Question

in a sequence of 12 numbers, each number after the first three is equal to the sum of the previous three numbers. the 3rd number in the sequence is 6, the 6th number in the sequence is 11, and the 11th number in the sequence is 14. determine all 12 numbers in the sequence

Answer 1

x = first number

y = second number

6 = third number

x+y+6 = fourth number

y+6+(x+y+6) = x+2y+12 = fifth number

And so on.

The table is shown in the screenshot below. The first column represents n = 1 through n = 12, which are the indexes.

The second column is the term value. If we knew what x and y were, then we could substitute to find all 12 terms. The third column is the scratch work of adding the previous 3 entries above any given term. I apologize that the scratch work seems a bit messy.

The 6th term is (x+2y+12)+(x+y+6)+(6) which simplifies to 2x+3y+24. Set this equal to 11 to get the equation 2x+3y+24 = 11 which I have marked in yellow.

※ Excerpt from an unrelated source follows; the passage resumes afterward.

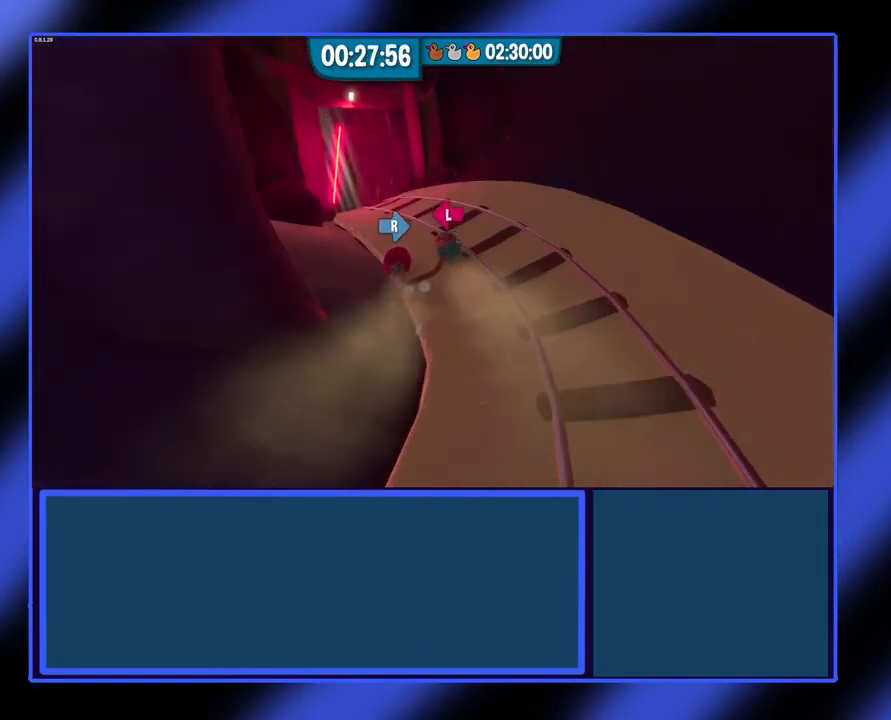
{"buttons": [], "left_stick": "up", "events": [[100, "left_stick", "up"]]}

This equation is important. The other important equation is 18x+29y+317 = 14. The left hand side of this other equation is generated through the scratch work shown on that screenshot. The 18x+29y+317 represents the 11th term.

Solve the system

`\begin{cases}2x+3y+24 = 11\\18x+29y+317 = 14\end{cases}`

and you should get x = 133 and y = -93

That will generate this list of 12 terms:

133, -93, 6, 46, -41, 11, 16, -14, 13, 15, 14, 42

We could write it in a table format like so

`\begin{array}c \cline{1-2}n & t_n\\\cline{1-2}1 & 133\\\cline{1-2}2 & -93\\\cline{1-2}3 & 6\\\cline{1-2}4 & 46\\\cline{1-2}5 & -41\\\cline{1-2}6 & 11\\\cline{1-2}7 & 16\\\cline{1-2}8 & -14\\\cline{1-2}9 & 13\\\cline{1-2}10 & 15\\\cline{1-2}11 & 14\\\cline{1-2}12 & 42\\\cline{1-2}\end{array}`

I prefer the table format because it helps organize the terms better. For instance, we're able to see that the 10th term is 15.

I used a spreadsheet to confirm the answers are correct.